House of Paint hip-hop festival celebrates 10 years
Rose from celebration of first legal graffiti wall
An event that started with graffiti artists celebrating a city decision to keep a wall of their art has grown into a multi-day celebration of hip-hop in Ottawa.
House of Paint is celebrating its 10th anniversary under a Bronson Avenue bridge this year.
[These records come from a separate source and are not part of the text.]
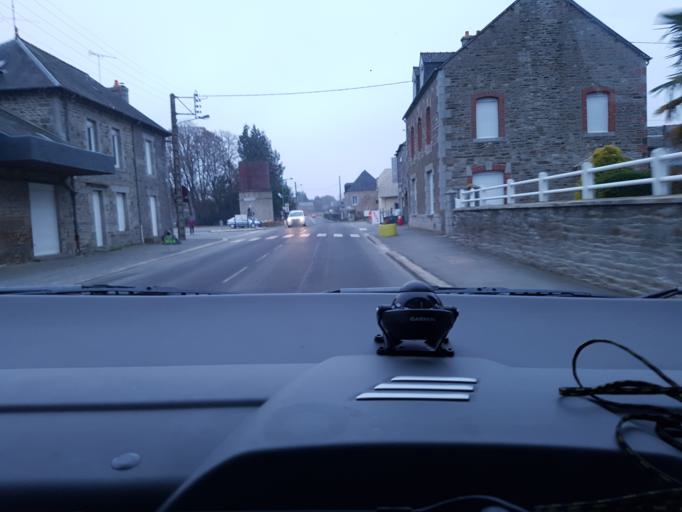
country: FR
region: Brittany
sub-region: Departement d'Ille-et-Vilaine
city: Saint-Brice-en-Cogles
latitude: 48.4076
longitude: -1.3684
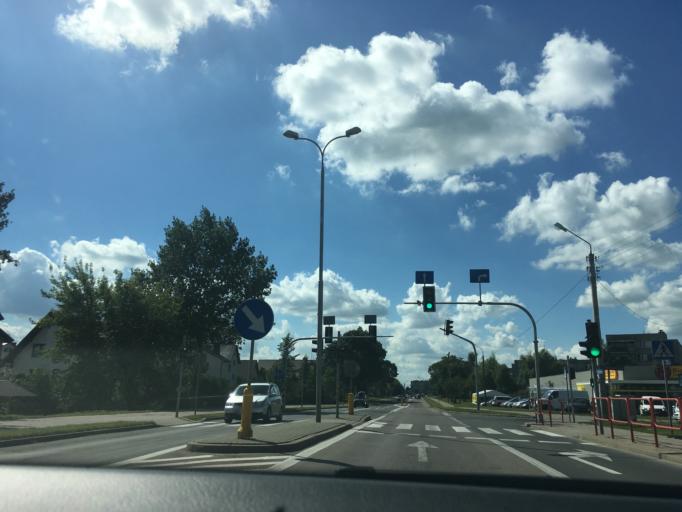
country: PL
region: Podlasie
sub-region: Powiat augustowski
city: Augustow
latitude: 53.8364
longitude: 22.9792
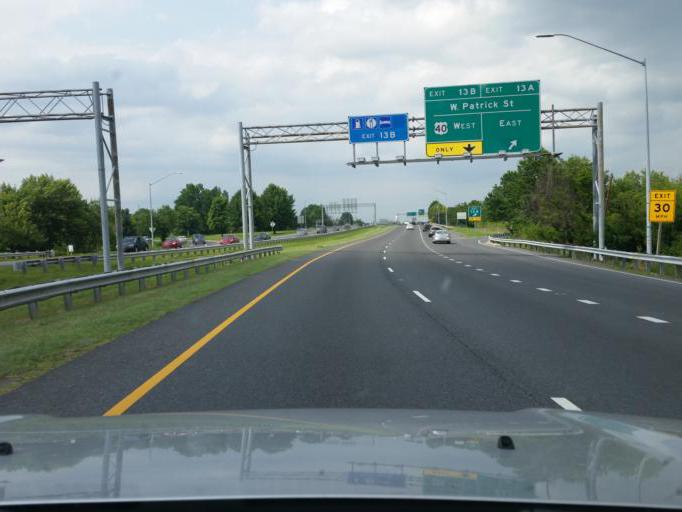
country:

It's a five-day festival of hip-hop and its four disciplines: rapping, DJing, breakdancing and graffiti.
Sabra Ripley was part of the push for Ottawa’s first legal graffiti wall under the George Dunbar Bridge in 2003.
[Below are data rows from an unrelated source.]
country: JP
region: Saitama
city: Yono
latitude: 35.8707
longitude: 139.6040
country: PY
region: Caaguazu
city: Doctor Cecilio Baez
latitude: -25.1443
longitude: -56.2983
"It was amazing, we had 150 people," she said.
"My dad built the stage, my mom and a bunch of my friends made sandwiches in the kitchen."
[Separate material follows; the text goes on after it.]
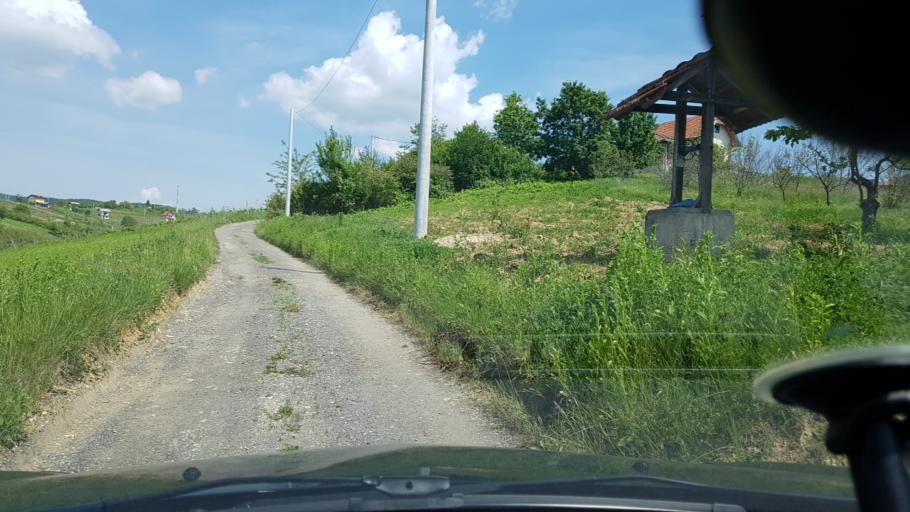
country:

Celebration of grassroots hip-hop, not 'hip-pop'
Ripley said House of Paint wasn’t meant to last for years, but people who went said they liked the atmosphere and word spread.
"It is such a unique event," she said.
"And the main event under the bridge is in such a unique location that once they've been there once, they want to come back."
This year’s festival features performances by rap icons Afrika Bambaataa and Big Daddy Kane, but also film screenings, children’s events and talks on subjects such as women in hip-hop.
"This is an opportunity for people to see … grassroots [hip-hop] culture in action, as opposed to what they might see in the video culture," she said.
"When you may think of hip-hop more typically you may think more of straight-up rap videos and 50 Cent and that sort of thing, which are often referred to as being something closer to ‘hip-pop,’ but hip-hop culture is something that grew out of a movement that had various different elements to it.
"Rather than getting something that’s big and sparkly and created by the music video culture, you’re getting something that feels like you’re at a cultural event."
House of Paint, which is sponsored in part by CBC Ottawa, runs from Sept. 11 to 15.